- Developer: Wise Owl Software
- Publisher: CRL Group
- Platforms: Commodore 16, Plus/4, Commodore 64, ZX Spectrum, Amstrad CPC
- Release: 1987
- Genre: Scrolling shooter

= Death or Glory (video game) =

1987 scrolling shooter video game

Death or Glory is a multidirectional scrolling shooter developed by Wise Owl Software and published by CRL Group in 1987 for the Commodore 64, Commodore 16, Plus/4, ZX Spectrum, and Amstrad CPC. The player pilots a spaceship and encounters an alien invasion that they then have to defeat. The game received average to negative reviews.

== Gameplay ==

The player pilots a "spacedozer" destroying empty space stations, and asteroids from space highways. The player is given work orders to investigate a remote location that turns out to be an alien invasion. The player is forced to engage the fleet before it arrives at their home island planet of New Stratford.

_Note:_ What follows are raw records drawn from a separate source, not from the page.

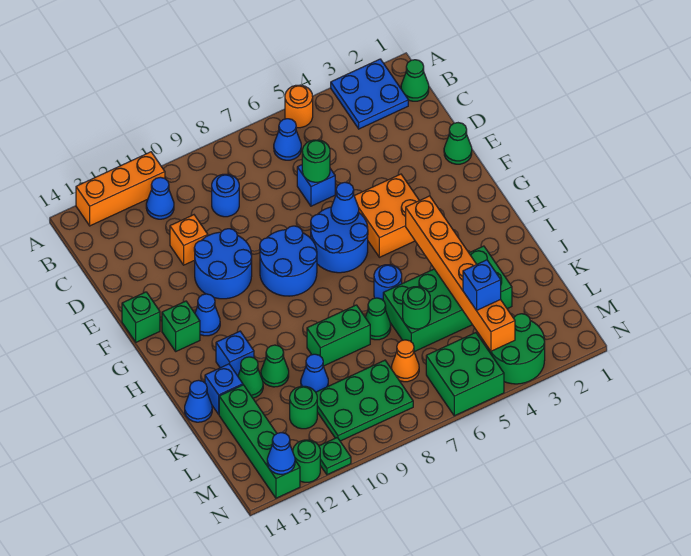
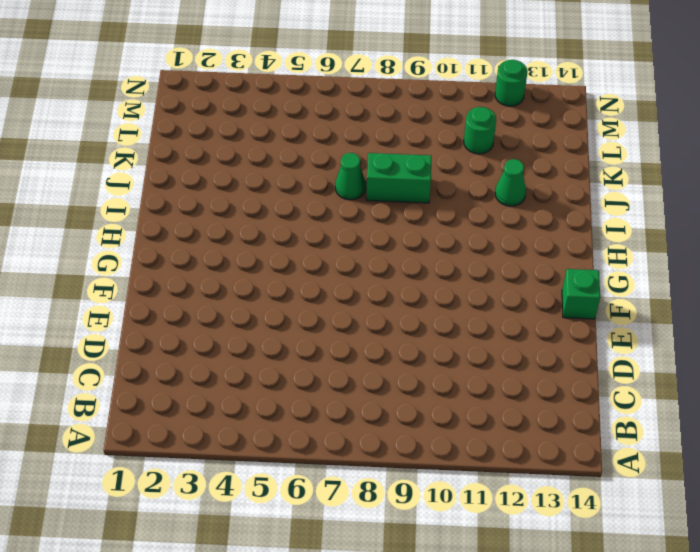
none -> blue 2x2 plate [331,59,408,129]
none -> orange 1x1 round brick [285,85,313,128]
none -> orange 1x3 brick [76,152,165,226]
none -> green 1x1 cone [401,60,429,101]

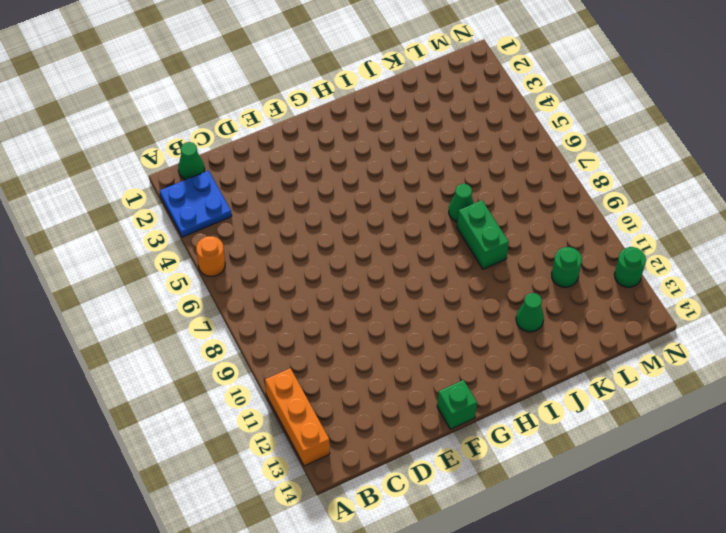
none -> blue 1x1 cone [274,119,301,160]
none -> blue 1x1 cone [146,177,174,219]
none -> blue 1x1 round brick [212,174,239,217]
none -> blue 1x1 brick [297,165,335,206]

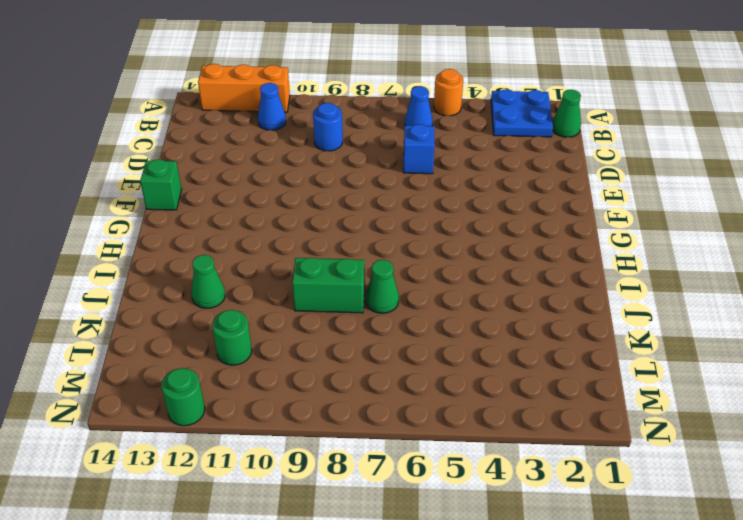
none -> orange 1x1 brick [170,215,208,265]
none -> green 1x1 cone [444,123,472,164]
none -> blue 2x2 round brick [194,229,252,299]
none -> orange 2x2 brick [354,174,419,257]

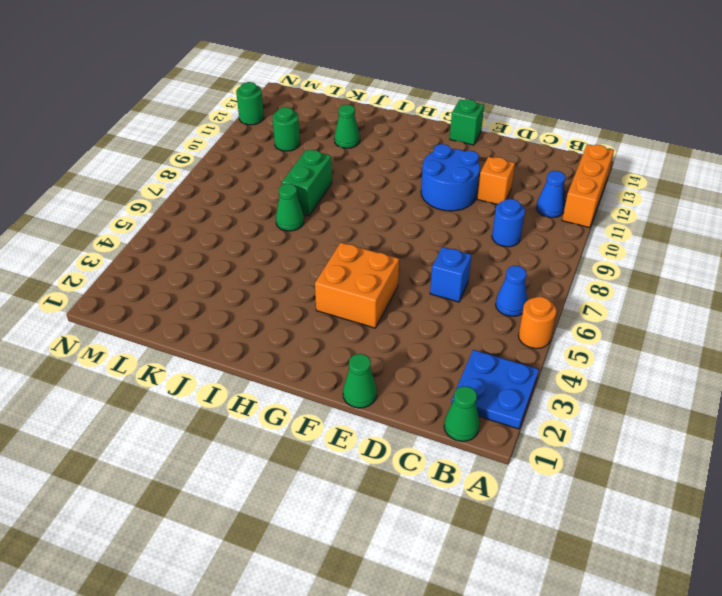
none -> blue 2x2 round brick [311,207,368,273]
none -> blue 2x2 round brick [260,226,317,296]
none -> blue 1x1 cone [195,294,220,336]
none -> green 1x1 brick [162,301,200,351]

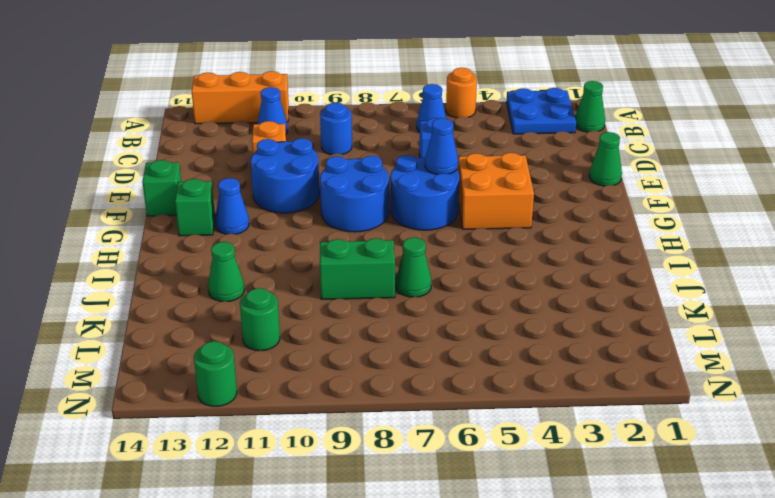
none -> blue 1x1 round brick [374,265,402,300]
none -> blue 1x1 brick [216,331,254,376]
none -> green 2x4 brick [383,246,512,352]
none -> green 1x1 cone [261,345,289,387]

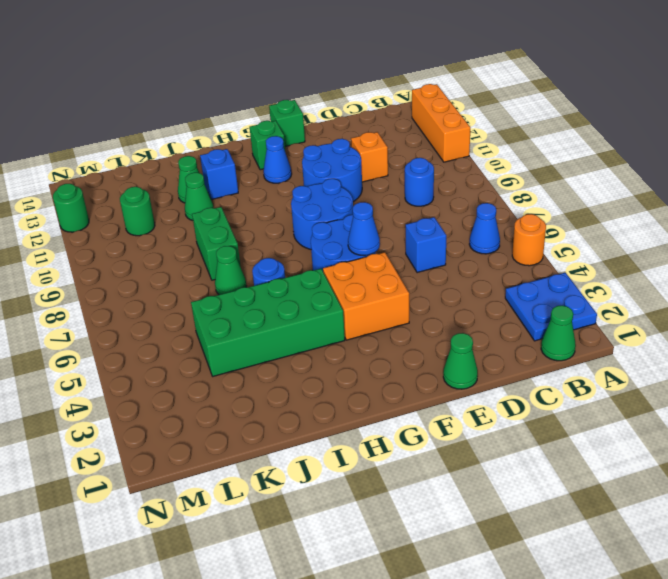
green 2x4 brick [191,269,345,376] -> green 2x4 brick turned to [383,246,512,352]
none -> blue 1x1 cone [146,177,174,219]
none -> blue 1x1 brick [205,364,243,414]
none -> blue 1x1 cone [185,380,212,422]
none -> blue 1x1 cone [301,354,328,392]

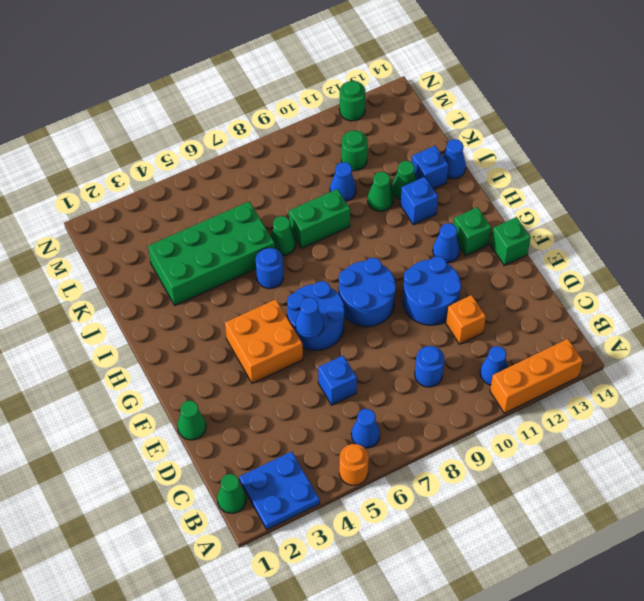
none -> green 1x4 brick [219,385,300,498]
none -> orange 1x1 cone [392,340,419,382]
none -> green 2x3 plate [316,360,413,441]
none -> green 2x2 round brick [488,314,545,384]

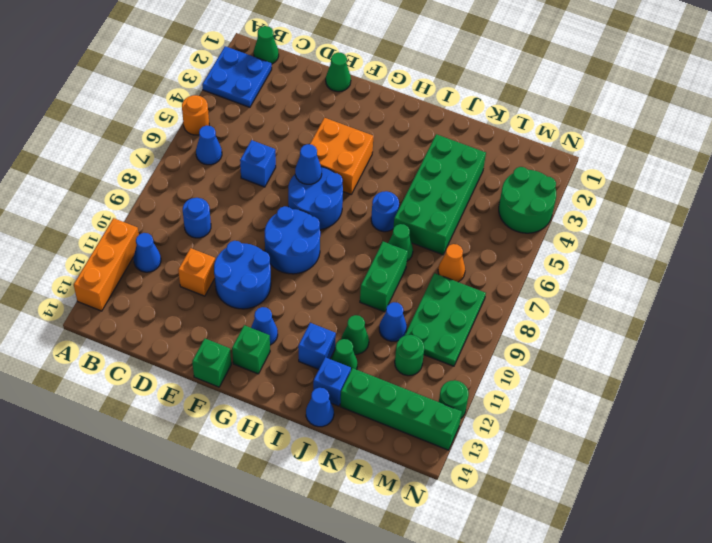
none -> green 2x2 brick [426,333,504,416]
none -> green 1x1 plate [319,438,351,475]
none -> green 1x1 round brick [302,140,330,182]
none -> orange 1x6 brick [406,196,515,351]

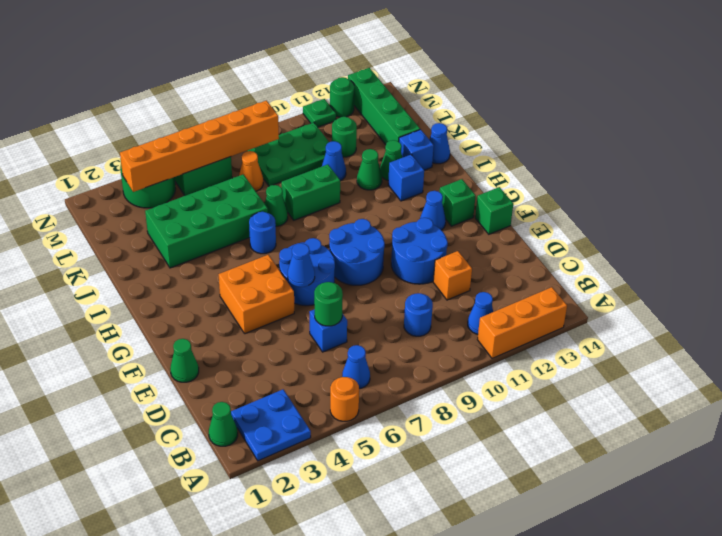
orange 1x6 brick [120,101,279,192] -> orange 1x6 brick turned to [406,196,515,351]
none -> green 1x1 round brick [403,287,430,329]
none -> blue 1x1 cone [267,432,295,474]
none -> blue 1x1 brick [463,260,501,310]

The player pilots a spacedozer that they use to destroy individual alien ships or pieces of alien mothership. The player can use the fire button to drop bombs and rip through the mothership's hull or ram enemy ships to destroy them.

== Reception ==

Sinclair User gave Death or Glory 6/10 and called it fun but lacking any stand-out features, describing it as "nothing really to complain about". The reviewer noted original theme, good graphics and controls. Commodore Computing International rated the game "crisp" and acknowledged that the game wasn't "half bad". They noted graphics and gameplay as stronger points. Your Sinclair gave the game 4/10 and advised readers to avoid the game. Zzap64! rated the game at 37%, calling it an "average attempt" and giving particularly low scores to lastability and value. They described it as decently presented, however with repetitive and uninteresting gameplay. Aktueller Software Markt gave the game's demo version's graphics and sound 8/10, and noted it for decent gameplay. They remarked that CLR had produced better games. In a review of Alien Destruction Set, Ahoy! describe the graphics as nice and gameplay as entertaining. Reviewers noted lack of instructions and feedback for using the attack button to damage the mothership. Reviewers also noted game's over-hyped promotional material, which did not translate to gameplay.